Build pipelines across countries: Tap into global talent pools where analytical skills and English proficiency are high.
Lean into remote work: With companies instituting back-to-work policy, there has been a true demand increase for fully remote work.
Rotating across functions: Move analysts between FP&A, operations finance, and commercial teams to develop broad business understanding.
An added benefit is that people do not arrive with rigid ways of doing things. So again, they are more open to new tools and change.
Tip: Be proactive. Do not just stick to job sites. Every college has teams of career counselors who are hungry to find roles for their best students.
Hire managers for where you want to be
Wait, did we not say just hire new people and train them? Yes, for entry to mid-level roles. If you are looking across all levels, and want to focus on making sure your teams will build out a strong future. Let’s go role by role:
Managers. If you aren’t promoting someone internally, hire someone who comes from a well-run company so they know how to manage people. You don’t want to be training first time managers and entry-level employees.
Directors. Directors should have relevant skill levels at the next level of scale, so they can backfill into your executive leadership teams. They should understand systems and strategy equally and be able to build frameworks that help the business scale.
Specialist roles. If you are hiring for a specialized role then hire one level higher than you expect. Examples include international consolidation, supply chain finance, or debt management. It’s better to bring in someone with the experience to lead and upskill others than to hire someone who will need guidance you can’t provide.
You want to hire for the future. This is a mix of newer team members and managers/directors who have experience at well-run firms.
Tip: A huge plus on a resume is someone who has moved up within a single company over many years. This often shows both ambition, loyalty, and expertise.
Hire people people
No matter what tool you use, the one thing you know about the long term is that there will still be business partners to work with (at least for a while). Business partners are getting more savvy and are expecting more. They can get answers, strategies, and plug their numbers into any off-the-shelf AI and get a very good level of financial advice. So you need to hire people who have the skills to manage this. That means looking for:
People people. They can build trust quickly, handle tough conversations, and keep stakeholders engaged even when the numbers are not great.
Curious. They ask why the numbers move, not just how. Curiosity drives better analysis and better business understanding.
De-confrontational. FP&A often sits in the middle of tension between targets, reality, and what AI says. You want people who can defuse that and keep discussions productive.
Collaborators. The best FP&A professionals do not work in silos. They make other departments better by helping them understand and own their numbers.

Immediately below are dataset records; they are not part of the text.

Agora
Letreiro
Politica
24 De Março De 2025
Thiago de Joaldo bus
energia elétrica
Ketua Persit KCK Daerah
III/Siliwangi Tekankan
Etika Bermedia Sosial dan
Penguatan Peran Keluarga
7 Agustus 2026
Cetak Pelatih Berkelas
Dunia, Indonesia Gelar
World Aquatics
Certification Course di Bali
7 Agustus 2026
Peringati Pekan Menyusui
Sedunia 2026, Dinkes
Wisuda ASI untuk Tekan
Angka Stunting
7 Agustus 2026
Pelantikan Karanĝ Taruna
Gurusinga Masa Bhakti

The direction of finance is to become even more integrated with the business as nearly every company claims to be increasing their data-based decision-making. This means more and more of a role for finance professionals that can explain numbers.
Tip: Technical skills can be taught; interpersonal skills take much longer. When in doubt, hire for communication, empathy, and problem-solving first.
In conclusion
Change will continue. More data, new tools, a leveling up of general finance literacy. Hire for curiosity. Build pipelines, not just job postings. And when you find good people, invest the time to train and grow them. The spreadsheets will change; the mindset you build will not.